# Start of Provided entries
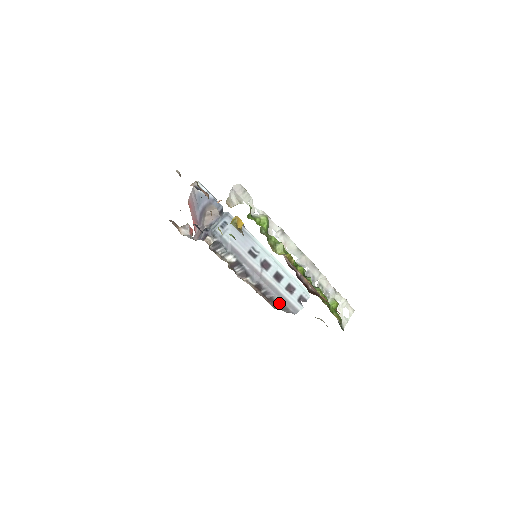
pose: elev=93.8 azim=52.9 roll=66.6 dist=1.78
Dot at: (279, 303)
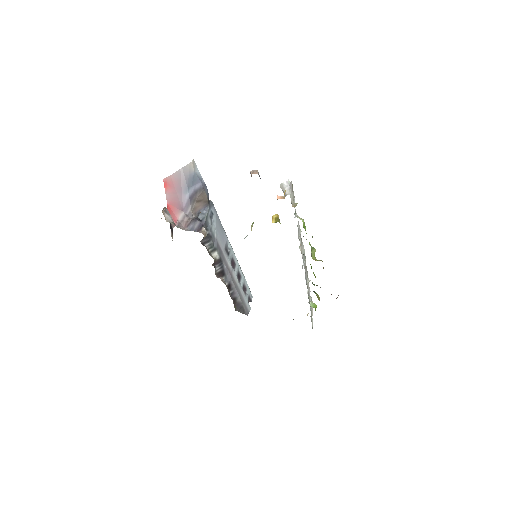
Dot at: (239, 304)
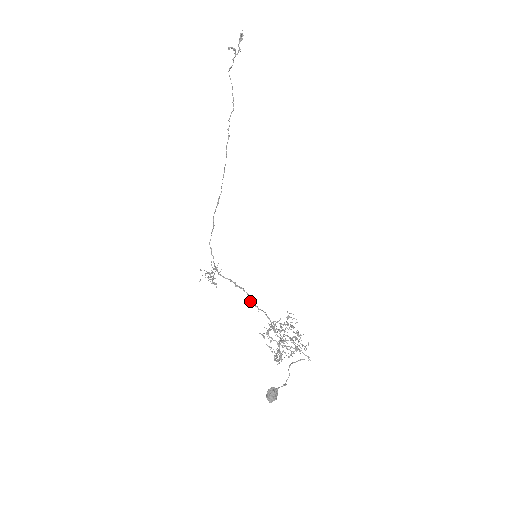
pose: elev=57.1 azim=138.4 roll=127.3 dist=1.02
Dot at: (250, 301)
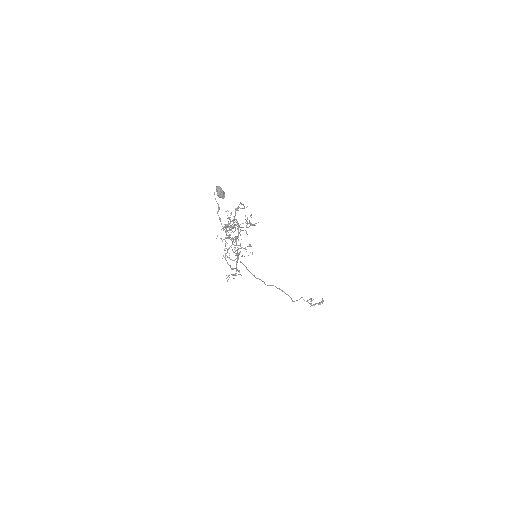
Dot at: (236, 236)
# End of Provided entries
● What is asked: Can you print every line of the rows above word for word, leaving out the pictures?

● Right answer:
pose: elev=93.8 azim=52.9 roll=66.6 dist=1.78
Dot at: (279, 303)
Dot at: (239, 304)
pose: elev=57.1 azim=138.4 roll=127.3 dist=1.02
Dot at: (250, 301)
Dot at: (236, 236)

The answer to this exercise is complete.